The best investments are made with the right facts

Let’s admit it, picking the best investment is complex – there are so many different products to choose from. And there’s so much at stake when it comes to the question of where to put your money.  This is your future, your home, your children’s education or your retirement.

Needle in a HaystackHow does an investor navigate this complexity in order to choose the best product?  Let’s consider an example. Cars are complicated machines and there are a huge variety of makes and models. And there’s a lot at stake here too: it’s a significant outlay and it will carry you and your loved ones at colossal speed, so it needs to be safe. But consumers still manage to choose the right car for them, even if they don’t know exactly how the engine works.

So what is different about investing that is so much more difficult for the consumer to overcome?

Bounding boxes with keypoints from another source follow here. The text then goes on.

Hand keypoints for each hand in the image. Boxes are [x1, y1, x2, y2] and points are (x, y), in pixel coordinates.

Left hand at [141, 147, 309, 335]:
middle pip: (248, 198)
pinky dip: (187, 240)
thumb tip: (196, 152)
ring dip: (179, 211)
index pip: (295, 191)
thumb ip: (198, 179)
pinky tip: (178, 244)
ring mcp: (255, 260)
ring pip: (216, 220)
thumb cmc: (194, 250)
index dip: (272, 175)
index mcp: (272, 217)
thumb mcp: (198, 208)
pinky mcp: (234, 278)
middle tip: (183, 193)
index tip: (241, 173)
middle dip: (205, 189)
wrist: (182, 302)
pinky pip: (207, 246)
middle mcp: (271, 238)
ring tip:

Cars are defined by the purpose they are built for; compact hatchbacks perform a different function than MPVs.  Within each classification there are defined and measureable lists of options and features that let car markers demonstrate value for money in a clear way consumers can understand.

On the other hand, investments are still largely defined and marketed in terms of the components they are built from, not in terms of the function they perform.  Emerging markets or special situations? Corporate bonds or commercial property? Active management or passive tracking?  As if these decisions aren’t difficult enough, the way investment products measure their own performance can make a like for like comparison very tricky.

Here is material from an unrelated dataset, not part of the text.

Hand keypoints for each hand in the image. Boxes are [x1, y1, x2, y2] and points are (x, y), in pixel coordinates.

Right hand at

The good news is that armed with the appropriate facts and the help of a good financial advisor, you can buy investments like you buy a car; you’ll end up with the best investment for your needs and you can be comfortable that you’re getting good value for money.

We suggest you:

  1. Define your financial objectives: what you’re saving for and your timelines
  2. Figure out what level of risk you’re willing to take.  This will depend on your objectives, personal preferences and circumstances.
  3. Choose an appropriate product for your chosen level of risk.

A good financial advisor can help you with this.

Additionally, asset managers like BlackRock, Vanguard and Skandia are starting to develop risk-based funds, meaning finding a product to match your circumstances is getting easier.

Our free-to-use website InvestorBee can help too.  We evaluate over 700 funds that are already purpose-built, self-contained investments.  For your chosen level of risk we clearly show you how to invest in products that have delivered the best value and those that haven’t.

Finding the best investment doesn’t have to be all that complex.  With the right help you can be confident in what you’re doing.